Exercise aim: In the records below, find the line with "hfov_deg: 1.0", then copy each line exactly until you have copied the line with "f_number: 4.4". Leave any picture out.

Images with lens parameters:
·····

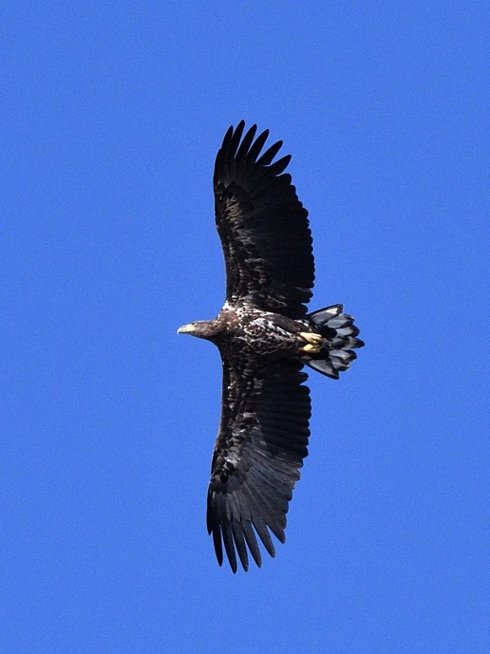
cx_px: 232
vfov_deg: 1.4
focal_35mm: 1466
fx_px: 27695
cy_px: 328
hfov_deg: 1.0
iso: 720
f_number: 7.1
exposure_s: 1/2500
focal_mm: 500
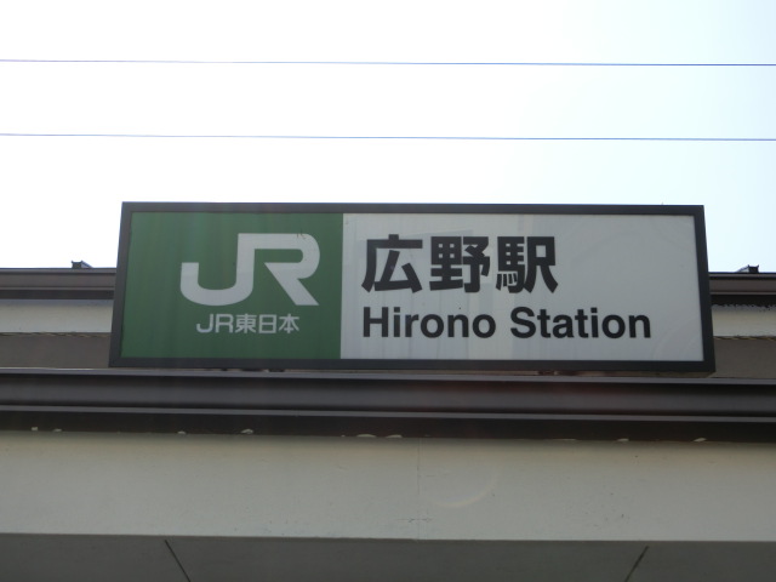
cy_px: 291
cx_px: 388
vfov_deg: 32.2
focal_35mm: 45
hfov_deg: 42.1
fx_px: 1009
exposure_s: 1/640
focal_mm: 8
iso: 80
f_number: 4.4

·····

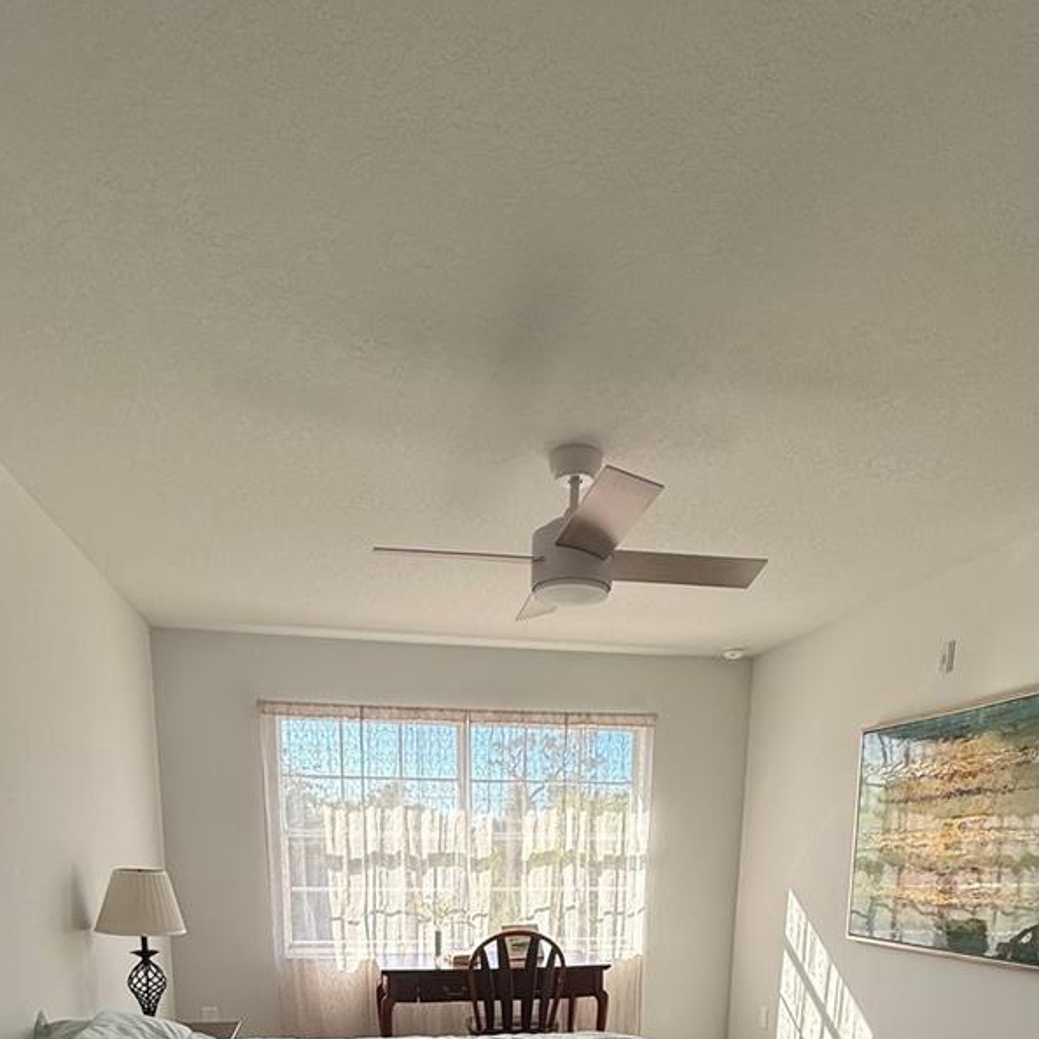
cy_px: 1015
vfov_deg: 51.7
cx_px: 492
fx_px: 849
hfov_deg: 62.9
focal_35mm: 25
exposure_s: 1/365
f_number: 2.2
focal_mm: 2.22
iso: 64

·····

Reply:
hfov_deg: 1.0
iso: 720
f_number: 7.1
exposure_s: 1/2500
focal_mm: 500
cy_px: 291
cx_px: 388
vfov_deg: 32.2
focal_35mm: 45
hfov_deg: 42.1
fx_px: 1009
exposure_s: 1/640
focal_mm: 8
iso: 80
f_number: 4.4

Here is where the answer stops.